[Text block]

Understanding MSP – The Example of Greece
MSP is typically a domestic regulatory tool, designed to regulate and coordinate the potential clash between different uses of a maritime space. Specifically, under EU law, Member States are required to develop MSPs, taking into account numerous criteria relating to activities and uses of the ocean (Articles 4 and 6, EU Directive 2014/89/EU). Thus, Greece’s announcement is part of a broader European obligation in an attempt to promote “[…] the sustainable growth of maritime economies, the sustainable development of marine areas and the sustainable use of marine resources” (Article 1, EU Directive 2014/89/EU).
Nevertheless, MSP presumes a certain level of certainty over the maritime zones it regulates. In many EU contexts -such as France’s and Denmark’s maritime plans- this assumption is valid because maritime boundaries have been agreed upon. In contrast, Greece’s maritime zones remain partially undelimited. While some zones are clearly defined, large parts of the Aegean and Eastern Mediterranean remain unresolved due to the absence of delimitation agreements, particularly with Türkiye.
The official map published by Greece illustrates these positions. To ease the understanding for non-Greek speakers, the map reflects: a 12nm territorial sea in the Ionian Sea; a 6nm territorial sea in the Aegean Sea (reserving its right to extend it to 12nm); and Greece’s EEZ agreements with Egypt and Italy (the latter pending into force). While these negotiated agreements are reflected in the map, what is absent are pending maritime boundaries with other States. In these areas, the map adopts a median line reflecting Greece’s interpretation of the extent of its continental shelf, including that of its islands, which are accorded full effect under its legal view. In this way, the MSP may also serve to articulate Greece’s legal interpretation of its maritime entitlements.
Mapping Claims Through MSP
Although maps alone do not create legal entitlements, they can function as evidence of State conduct or intention. Already since the 1986 Burkina Faso v. Mali case, the ICJ perceives maps as “only illustrative”, unless, for example, explicitly incorporated into agreements (Judgment, para. 54). Yet maps can help formalise maritime claims, particularly when they are consistent with other State practice.
Whether a State’s claims have been formalised is relevant in delimitation proceedings, as international courts and tribunals often consider the clarity and consistency of a State’s position when assessing competing claims. For instance, in Nicaragua v. Colombia, the ICJ acknowledged that while maps have limited evidentiary value for title, they may nonetheless support a State’s position if used consistently (Judgment, paras 100-102). Though the case addressed sovereignty over islands, the rationale can reasonably extend to maritime zones.
The critical value of maps was further highlighted by the ITLOS in the Ghana v. Côte d’Ivoire case. The Tribunal noted that although maps (as reflected in domestic legislation) are of limited relevance to proving the existence of a tacit maritime boundary (Judgment, para. 163), it also highlighted that the maps to be used during the delimitation process should be “[…] indicative of the Parties’ common confidence in the reliability of these maps […]” (Judgment, para. 342). Thus, maps widely used by States to illustrate their maritime positions play a crucial role when it comes to maritime delimitation.

[/Text block]
[Information]

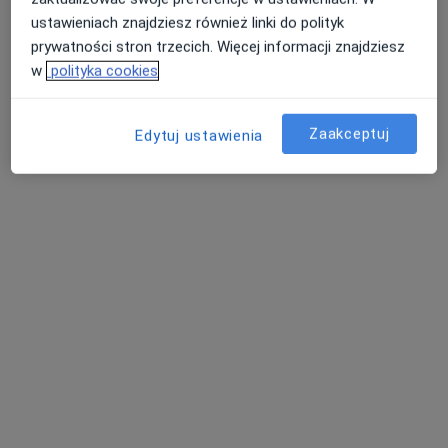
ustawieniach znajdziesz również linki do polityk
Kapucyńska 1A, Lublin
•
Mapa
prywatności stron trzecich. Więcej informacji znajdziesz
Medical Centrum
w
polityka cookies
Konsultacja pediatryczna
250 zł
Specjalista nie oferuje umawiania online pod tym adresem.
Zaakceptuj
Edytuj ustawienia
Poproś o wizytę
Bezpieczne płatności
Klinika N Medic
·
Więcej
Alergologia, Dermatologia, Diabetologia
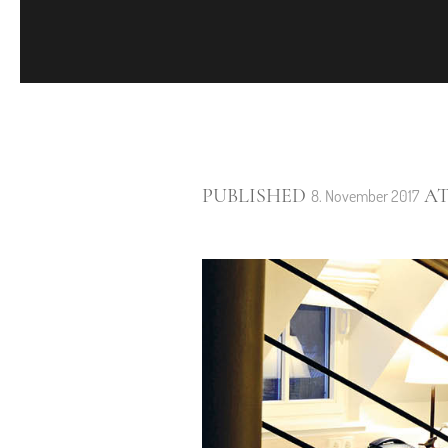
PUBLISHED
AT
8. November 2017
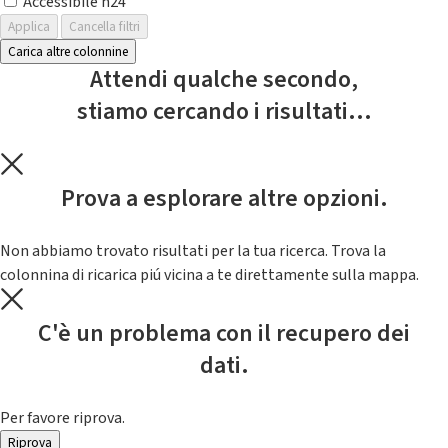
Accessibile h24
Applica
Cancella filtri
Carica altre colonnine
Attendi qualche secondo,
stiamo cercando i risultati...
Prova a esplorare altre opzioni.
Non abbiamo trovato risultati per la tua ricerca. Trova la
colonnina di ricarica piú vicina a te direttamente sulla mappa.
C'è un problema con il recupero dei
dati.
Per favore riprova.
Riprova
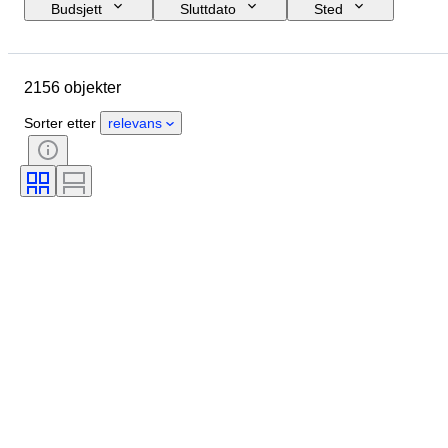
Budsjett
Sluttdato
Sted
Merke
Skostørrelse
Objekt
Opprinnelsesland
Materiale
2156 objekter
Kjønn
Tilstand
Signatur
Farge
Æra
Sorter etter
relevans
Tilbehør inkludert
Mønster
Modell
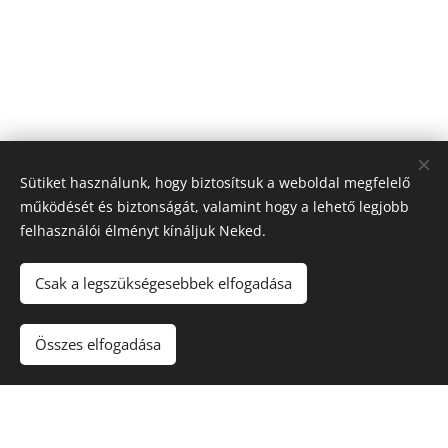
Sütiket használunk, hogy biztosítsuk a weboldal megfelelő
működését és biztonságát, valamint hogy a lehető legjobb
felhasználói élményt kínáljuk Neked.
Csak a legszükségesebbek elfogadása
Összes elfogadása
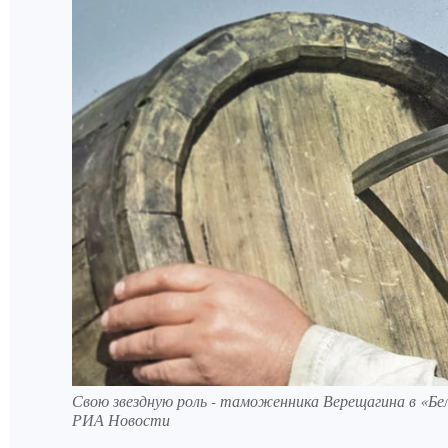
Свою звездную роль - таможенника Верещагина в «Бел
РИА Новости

[/Information]

Task instructions:
[1] Name every court case cited in the text on Greece's maritime spatial planning.
[2] Proceed with the text on Greece's maritime spatial planning, picking up right after its final sentence.

Task answers:
[1] Burkina Faso v. Mali, Nicaragua v. Colombia, and Ghana v. Côte d'Ivoire.

[2]
In this context, Greece’s MSP map may reflect a shift from evolving practice to a more formal and transparent articulation of maritime jurisdiction. This transparency could be legally relevant in the Eastern Mediterranean, where overlapping claims persist. If consistently applied, the MSP could serve as part of the evidentiary landscape in future dispute resolution mechanisms.
Türkiye’s Response: Legal Contestation and Regional Signalling
Türkiye swiftly reacted to Greece’s MSP, claiming that the plan violated its maritime jurisdiction in the Aegean and Eastern Mediterranean (Press Release No. 84). It asserted that these “unilateral actions” have no legal consequences for Türkiye and reiterated the principle of cooperation in semi-enclosed seas (Press Release No. 84).
The statement also referenced the Athens Declaration on Friendly Relations and Good Neighbourliness (7 December 2023), framing its position in terms of a broader commitment to dialogue. While expressing strong objections to Greece’s plan, Türkiye express its wish “[…] to resolve issues on the basis of international law […]” (Press Release No. 84). Finally, it is stated that Türkiye will submit its own MSP. In the past, Türkiye has issued several maps reflecting its positions with respect to maritime zones in the Aegean and the Mediterranean Sea (see the most recent here). Accordingly, a Turkish MSP would likely reflect its own legal interpretations, continuing a trend by both States to use regulatory instruments to communicate jurisdictional positions.
While brief, Türkiye’s reaction underscores the legal importance of a timely objection. As the ICJ observed in the Temple of Preah Vihear case, silence or failure to contest maps may be interpreted as acquiescence (Judgment, p. 32). Thus, contesting Greece’s MSP is not simply a political statement but rather a legal act aimed at preserving Türkiye’s claims.
Legal Implications in Undelimited Maritime Areas
While nothing prohibits States from announcing their MSP in areas of contested jurisdiction, the MSP must also be considered within the framework of Articles 74(3) and 83(3) UNCLOS. These provisions require States with overlapping maritime claims to enter into provisional arrangements and avoid actions that may jeopardise final delimitation.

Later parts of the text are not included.